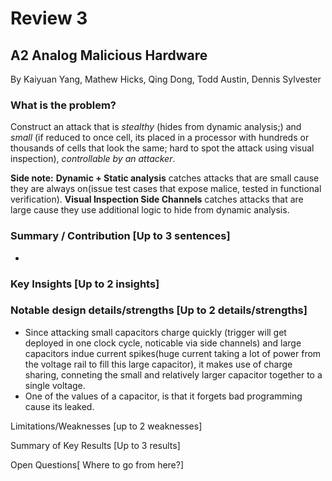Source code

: # Review 3
## A2 Analog Malicious Hardware
By Kaiyuan Yang, Mathew Hicks, Qing Dong, Todd Austin, Dennis Sylvester

### What is the problem? 
Construct an attack that is *stealthy* (hides from dynamic analysis;) and *small* (if reduced to once cell, its placed in a processor with hundreds or thousands of cells that look the same; hard to spot the attack using visual inspection), *controllable by an attacker*.

**Side note:**  **Dynamic + Static analysis** catches attacks that are small cause they are always on(issue test cases that expose malice, tested in functional verification). **Visual Inspection Side Channels** catches attacks that are large cause they use additional logic to hide from dynamic analysis.

### Summary / Contribution [Up to 3 sentences]
- 

### Key Insights [Up to 2 insights]

### Notable design details/strengths [Up to 2 details/strengths]
- Since attacking small capacitors charge quickly (trigger will get deployed in one clock cycle, noticable via side channels) and large capacitors indue current spikes(huge current taking a lot of power from the voltage rail to fill this large capacitor), it makes use of charge sharing, conneting the small and relatively larger capacitor together to a single voltage.
- One of the values of a capacitor, is that it forgets bad programming cause its leaked. 


Limitations/Weaknesses [up to 2 weaknesses]

Summary of Key Results [Up to 3 results]

Open Questions[ Where to go from here?]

++++++++++

- _WORK INSTRUCTIONS_
Would you write out each entry word for word and omit the images?

- _PROBLEM SOLUTION_
Source code

: # Review 3
## A2 Analog Malicious Hardware
By Kaiyuan Yang, Mathew Hicks, Qing Dong, Todd Austin, Dennis Sylvester

### What is the problem? 
Construct an attack that is *stealthy* (hides from dynamic analysis;) and *small* (if reduced to once cell, its placed in a processor with hundreds or thousands of cells that look the same; hard to spot the attack using visual inspection), *controllable by an attacker*.

**Side note:**  **Dynamic + Static analysis** catches attacks that are small cause they are always on(issue test cases that expose malice, tested in functional verification). **Visual Inspection Side Channels** catches attacks that are large cause they use additional logic to hide from dynamic analysis.

### Summary / Contribution [Up to 3 sentences]
- 

### Key Insights [Up to 2 insights]

### Notable design details/strengths [Up to 2 details/strengths]
- Since attacking small capacitors charge quickly (trigger will get deployed in one clock cycle, noticable via side channels) and large capacitors indue current spikes(huge current taking a lot of power from the voltage rail to fill this large capacitor), it makes use of charge sharing, conneting the small and relatively larger capacitor together to a single voltage.
- One of the values of a capacitor, is that it forgets bad programming cause its leaked. 


Limitations/Weaknesses [up to 2 weaknesses]

Summary of Key Results [Up to 3 results]

Open Questions[ Where to go from here?]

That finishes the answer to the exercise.